Así pues, para escarnio
de los que quisieran relegar a la Iglesia a las sacristías, afirman los Obispos
que si opinan, lo hacen con la autoridad que da el defender, no unos principios
tan válidos como sus contrarios (que valen tanto como los de Groucho Marx),
sino los únicos principios verdaderos: La Iglesia defiende el valor de la
dignidad humana porque la fundamenta en un hecho fundamental, cual es el hecho
de que el hombre está hecho a imagen y semejanza de Dios y ha sido redimido con
la sangre del mismo Cristo. No obstante, es verdad que no hace falta recurrir a
visiones religiosas (perfectamente acordes con la razón, por otro lado) para
entender que el hombre tiene dignidad por sí mismo (entendiendo por dignidad “la cualidad mayor que se puede
predicar de un ente”, en palabras de Mª Dolores Vila-Coro). La dignidad, o la
cualidad de ser digno, es algo que pertenece al ser del hombre, y no se puede
ganar ni perder, porque es parte de su esencia. Me refiero a la dignidad
ontológica de la persona. La palabra “digno” viene del griego, y podría
traducirse por “valioso”. Por eso la vida humana merece respeto. Porque es
valiosa, tiene valor en sí misma. Más, si cabe, cuando más débil y necesitada
sea. Pero resulta que nuestra sociedad se empeña en atacar esa dignidad, y por
tanto, deshumaniza al hombre, le despoja de lo que constituye la esencia de su
humanidad. Así, se justifican los ataques a la vida en su origen o su final,
con argumentos falaces. Argumentos que solo se pueden sostener si aceptamos que
cuando atacamos a las personas en los momentos iniciales o finales de sus vidas
no consideramos que sean en verdad hombres, sino que por alguna razón (no
razonable) perdieron o no llegaron aún a adquirir tal cualidad.

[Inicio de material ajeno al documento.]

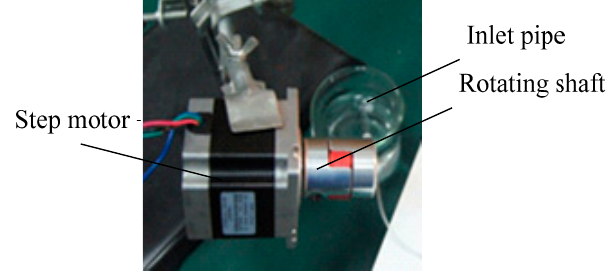
Figure 7. Manually adding bubble device.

Esto es una
mera argucia filosófica para justificar lo injustificable. Y aunque muchos
pensaran así, la Iglesia, defensora del hombre, sale siempre al paso. Porque “las leyes no son justas por el mero hecho
de haber sido aprobadas por las correspondientes mayorías, sino por su
adecuación a la dignidad de la persona humana”.

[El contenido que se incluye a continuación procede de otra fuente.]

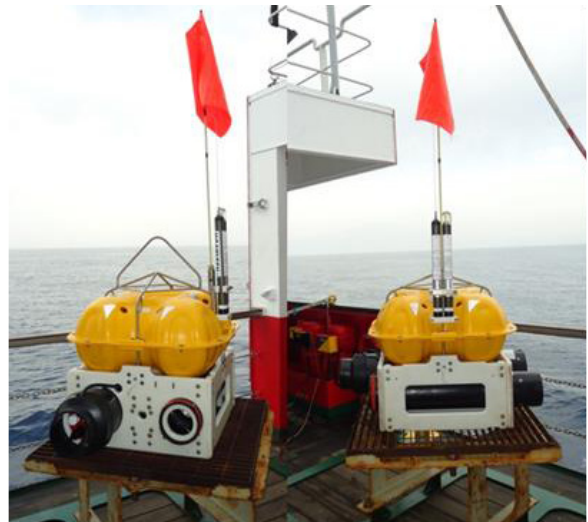
Figure 5. Spanish OBS.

Algunos insistirán en que la
Iglesia en el fondo añora los tiempos antiguos en los que intervenía en la vida
política. Sin entrar al trapo, sólo diré que estoy completamente de acuerdo con
la afirmación de que cuando la Iglesia da su opinión no trata de imponer una
determinada concepción moral a una sociedad que en parte discrepa con Ella. En
su defensa de la dignidad del ser humano, que es algo fuera de toda discusión
ideológica, afirma y defiende que no son aceptables los ataques a dicha
dignidad. Lo cual le viene muy bien al hombre. Porque por mucho que se empeñen
los neo-progres, el derecho a la vida es irrenunciable, como lo es el derecho a
la educación, a las medidas de seguridad en el trabajo… e incluso el derecho a
la dignidad que como persona le es propio al hombre. Nadie puede renunciar al derecho
a la vida, ni a su dignidad como persona.